The weekend's political chess game included the following moves: Democrats saying Gov. Sarah Palin is inexperienced, Republicans saying that Sen. Barack Obama is less experienced, Democrats saying Obama is experienced because he successfully ran a national campaign-and some saying that his brainpower and writing ability (Harvard Law Review, two well-crafted books) should count as well.
What to make of this? It's not easy to run a national campaign, particularly when it's not working, but the Obama strategy-concentrate on caucus states-worked brilliantly. Obama never had to change course and fire friends. It's a lot different working with people committed to you and riding a winning streak than it is to have to depend on opponents. Obama talks about common ground but never had to find a patch of it to survive.
The book-writing defense led me to think of Richard Nixon's book Six Crises, which dealt with political and diplomatic battles of various kinds. Obama's books are about himself. He did have to deal with lots of personal crises, including growing up without a father and searching (as a bi-racial person) for identity. Those, however, are not the crises that a president wakes up to every morning.
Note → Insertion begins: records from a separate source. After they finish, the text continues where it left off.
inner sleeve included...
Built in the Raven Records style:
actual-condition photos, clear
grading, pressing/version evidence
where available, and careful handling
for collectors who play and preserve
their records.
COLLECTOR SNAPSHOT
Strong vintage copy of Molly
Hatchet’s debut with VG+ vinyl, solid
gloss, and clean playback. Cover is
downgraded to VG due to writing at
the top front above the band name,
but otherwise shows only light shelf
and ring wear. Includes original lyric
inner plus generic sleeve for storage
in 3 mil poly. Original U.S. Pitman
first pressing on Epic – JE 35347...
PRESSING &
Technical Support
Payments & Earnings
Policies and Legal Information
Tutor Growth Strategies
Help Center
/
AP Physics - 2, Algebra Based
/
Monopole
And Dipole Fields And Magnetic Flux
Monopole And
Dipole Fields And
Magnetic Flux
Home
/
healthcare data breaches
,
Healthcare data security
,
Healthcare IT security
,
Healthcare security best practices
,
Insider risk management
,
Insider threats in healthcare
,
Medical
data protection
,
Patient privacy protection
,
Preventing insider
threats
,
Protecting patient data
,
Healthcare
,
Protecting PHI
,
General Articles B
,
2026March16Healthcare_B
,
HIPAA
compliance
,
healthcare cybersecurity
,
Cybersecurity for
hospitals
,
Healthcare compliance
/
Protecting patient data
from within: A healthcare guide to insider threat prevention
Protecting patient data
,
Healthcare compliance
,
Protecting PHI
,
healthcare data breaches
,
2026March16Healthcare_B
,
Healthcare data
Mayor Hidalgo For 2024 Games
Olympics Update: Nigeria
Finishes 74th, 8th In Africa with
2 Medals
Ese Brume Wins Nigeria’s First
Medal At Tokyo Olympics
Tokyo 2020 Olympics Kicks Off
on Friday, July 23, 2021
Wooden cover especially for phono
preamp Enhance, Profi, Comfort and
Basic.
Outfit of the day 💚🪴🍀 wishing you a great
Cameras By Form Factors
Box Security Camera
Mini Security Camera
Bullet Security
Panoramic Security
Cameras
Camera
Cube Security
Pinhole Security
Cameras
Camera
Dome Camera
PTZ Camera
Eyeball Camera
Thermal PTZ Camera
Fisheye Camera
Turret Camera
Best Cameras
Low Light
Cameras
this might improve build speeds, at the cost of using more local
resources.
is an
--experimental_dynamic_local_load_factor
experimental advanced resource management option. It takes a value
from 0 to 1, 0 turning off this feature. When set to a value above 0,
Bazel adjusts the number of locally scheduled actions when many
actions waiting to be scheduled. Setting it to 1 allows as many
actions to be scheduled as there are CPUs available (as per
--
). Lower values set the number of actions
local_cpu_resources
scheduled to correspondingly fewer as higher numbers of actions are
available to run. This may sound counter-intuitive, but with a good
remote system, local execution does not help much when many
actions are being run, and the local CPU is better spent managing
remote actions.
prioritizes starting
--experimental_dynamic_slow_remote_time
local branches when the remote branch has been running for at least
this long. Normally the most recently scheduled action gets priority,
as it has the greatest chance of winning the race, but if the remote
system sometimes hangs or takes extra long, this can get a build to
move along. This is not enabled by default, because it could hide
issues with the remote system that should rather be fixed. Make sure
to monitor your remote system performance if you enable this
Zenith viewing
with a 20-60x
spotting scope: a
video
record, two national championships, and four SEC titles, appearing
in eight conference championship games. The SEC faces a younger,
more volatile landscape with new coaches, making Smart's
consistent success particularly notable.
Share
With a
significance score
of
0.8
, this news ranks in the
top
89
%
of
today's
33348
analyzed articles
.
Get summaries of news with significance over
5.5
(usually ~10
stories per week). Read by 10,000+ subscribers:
Fifteen of our 43 presidents have had experience as senators, but only two-Warren Harding and John F. Kennedy-came to the White House directly from the Senate. Americans generally understand that executive experience is important in presidential candidates, which is why so many were governors. Senatorial experience is useful when it has involved many years in the legislative rough-and-tumble, but Obama doesn't even have that. It could be argued that Obama, were he to move into the Oval Office, would be the least experienced of all our elected presidents.